Diversity & Inclusion

Gallaudet U students are pioneering classroom hologram tech uses

Students at the country's first university for those who are deaf or hard of hearing took the chance to use hologram boxes from Proto, which project a life-sized person.

Gallaudet President Roberta Cordano (left) and Dr. Laurene Simms. (Courtesy photo by Neha Balachandran)

In northeast DC, students are testing out the future — and it might be holographic.

Last week, pupils from Gallaudet University — the country’s oldest higher learning institution for deaf and hard-of-hearing students — participated in a three-day demo event to test how holograms might pair with America Sign Language (ASL) communication. Students initially attended a dinner without knowing the tech would be displayed until a hologram of an attendee appeared onstage. The college then hosted several workshops and demos with holograms.

“Everybody was like, ‘What is happening? Is this a movie?'” Gallaudet’s Chief Bilingual Officer Laurene Simms told Technical.ly. “And they said, ‘No, I can see you guys. I can see that this guy has a blue shirt on.'”

Instead, it was a hologram box from Proto, a California communications company. Proto developed these seven-foot-tall, four-foot-wide units to let users communicate via holograms from anywhere. Units are currently displayed in malls, museums, airports and similar public places; they are otherwise typically used for marketing and advertising purposes.

Proto’s software captures a user’s real physical scale, as well as smaller nuances like shadows and reflections. On each end is a set of encoders and decoders that communicate only with each other through cloud software. Whoever is projected as a hologram into the Proto box can see the people on the other side and hear anything they say.

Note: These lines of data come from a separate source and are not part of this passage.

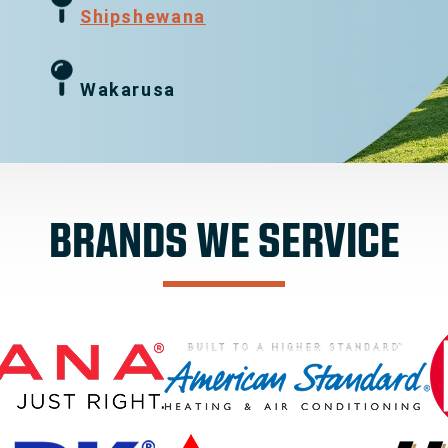
g
Shipshewana
Wakarusa
BRANDS WE SERVICE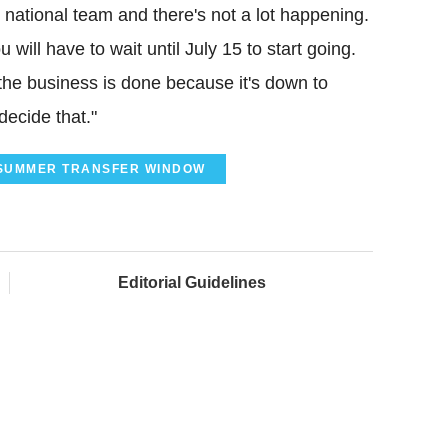
 national team and there's not a lot happening.
 will have to wait until July 15 to start going.
he business is done because it's down to
decide that."
SUMMER TRANSFER WINDOW
Editorial Guidelines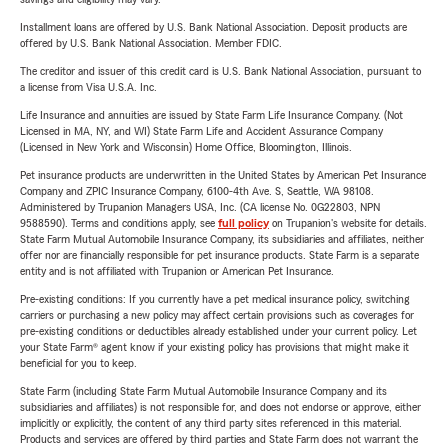
Installment loans are offered by U.S. Bank National Association. Deposit products are
offered by U.S. Bank National Association. Member FDIC.
The creditor and issuer of this credit card is U.S. Bank National Association, pursuant to
a license from Visa U.S.A. Inc.
Life Insurance and annuities are issued by State Farm Life Insurance Company. (Not
Licensed in MA, NY, and WI) State Farm Life and Accident Assurance Company
(Licensed in New York and Wisconsin) Home Office, Bloomington, Illinois.
Pet insurance products are underwritten in the United States by American Pet Insurance
Company and ZPIC Insurance Company, 6100-4th Ave. S, Seattle, WA 98108.
Administered by Trupanion Managers USA, Inc. (CA license No. 0G22803, NPN
9588590). Terms and conditions apply, see
full policy
on Trupanion's website for details.
State Farm Mutual Automobile Insurance Company, its subsidiaries and affiliates, neither
offer nor are financially responsible for pet insurance products. State Farm is a separate
entity and is not affiliated with Trupanion or American Pet Insurance.
Pre-existing conditions: If you currently have a pet medical insurance policy, switching
carriers or purchasing a new policy may affect certain provisions such as coverages for
pre-existing conditions or deductibles already established under your current policy. Let
your State Farm® agent know if your existing policy has provisions that might make it
beneficial for you to keep.
State Farm (including State Farm Mutual Automobile Insurance Company and its
subsidiaries and affiliates) is not responsible for, and does not endorse or approve, either
implicitly or explicitly, the content of any third party sites referenced in this material.
Products and services are offered by third parties and State Farm does not warrant the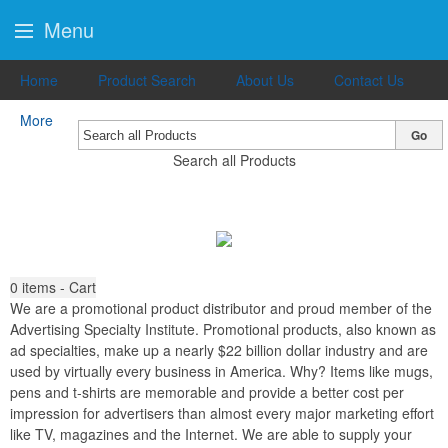
Menu
Home
Product Search
About Us
Contact Us
More
Go
Search all Products
0
items - Cart
We are a promotional product distributor and proud member of the
Advertising Specialty Institute. Promotional products, also known as
ad specialties, make up a nearly $22 billion dollar industry and are
used by virtually every business in America. Why? Items like mugs,
pens and t-shirts are memorable and provide a better cost per
impression for advertisers than almost every major marketing effort
like TV, magazines and the Internet. We are able to supply your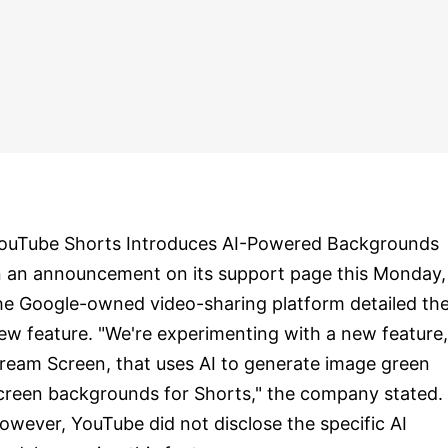
ouTube Shorts Introduces AI-Powered Backgrounds
n an announcement on its support page this Monday,
he Google-owned video-sharing platform detailed th
ew feature. "We're experimenting with a new feature,
ream Screen, that uses AI to generate image green
creen backgrounds for Shorts," the company stated.
owever, YouTube did not disclose the specific AI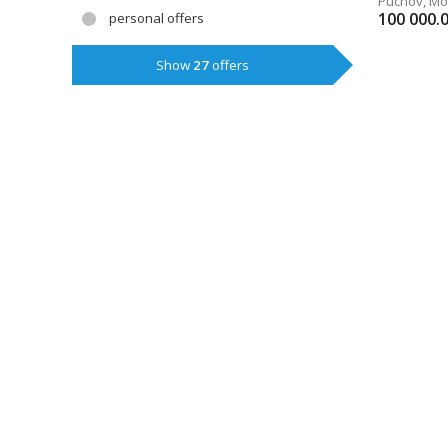
Púchov
,
Mo
100 000.
personal offers
Show
27
offers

“The feeling of presence, the feeling of physically being there creates almost a chemical reaction within the body that allows the people who are sharing that experience to feel like they’re connected,” founder and CEO David Nussbaum told Technical.ly. “It’s not communication, it’s a true connection.”

After a few minutes, he added, people often forget that they’re talking to a screen.

Simms said holograms are better for ASL because of the 3D nature of the language, whereas Zoom is more 2D. In the same way that vocal intonations can change a message in English, facial expressions are important in ASL. Body language is also necessary to communicate fully; certain words build on other signs, which is easier to see in 3D.

“There’s just so much information within that space [that] the spatial part of it is just a huge part of the language,” Simms said.

Simms said that Gallaudet previously tried incorporating technology with ASL and its curriculum, but ran into issues with glitchiness or pixelation that made it difficult to understand ASL. The school also experimented with a GoPro-type technology that allows 3D interaction but ultimately wasn’t as cost-effective as the hologram tech.

Still, she noted some issues with the hologram tech. The signing space was a bit too small, and she’d also like to see it switch to a landscape view so that teachers could show visuals or write on a board. It’s also a mirrored view, so she’d like to see that adjusted.

Just how Gallaudet would incorporate holograms into everyday teaching and campus life is yet to be seen, since the university was just working on a trial. But Simms sees potential for online courses or lectures.

“With the hologram, there are so many possibilities as far as being able to interact,” Simms said. “You don’t have to be physically present at that place, you can be somewhere else and still have more people at different places watching and interacting with one another and going back and forth.”